OPERABILITY any operation inside the design envelope that would cause a shutdown that could possible lead to a violation of environmental, health or safety regulations or negatively impact profitability.


HAZOP Process
The HAZOP focuses on specific portions of the process called “nodes”. Generally these are identified from the P&ID of the process. A process parameter is identified, say flow, and an intention is created for the node under consideration.

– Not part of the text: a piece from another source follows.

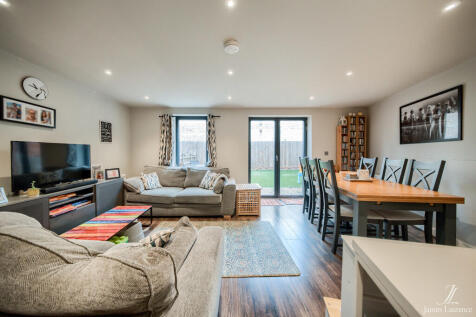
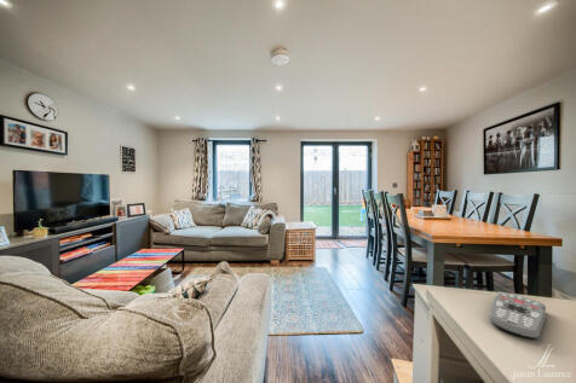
+ remote control [488,290,547,341]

Then a series of guidewords is combined with the parameter “flow” to create deviations. For Example, the guideword “no” is combined with the parameter flow to give the deviation “no flow”. Then focus is on listing all the credible causes of a “no flow” deviation beginning with the cause that can result in the worst possible consequence one can think of.

Once the causes are recorded, a list is made of the consequences, safeguards and any recommendations deemed appropriate. The process is repeated for the next deviation and so on until completion of the node.



Guidewords, Selection of Parameters and Deviations
The HAZOP process creates deviations from the process design intent by combining guide words (no, more, less, etc) with process parameters resulting in a possible deviation from design intent.



SPECIFIC PARAMETERS
These include Flow, Pressure, Temperature, Level, Time, Agitation, Reaction, Start-Up/Shut-Down, Draining/Venting, Utility Failure(instrument air, power), Maintenance, Vibrations etc.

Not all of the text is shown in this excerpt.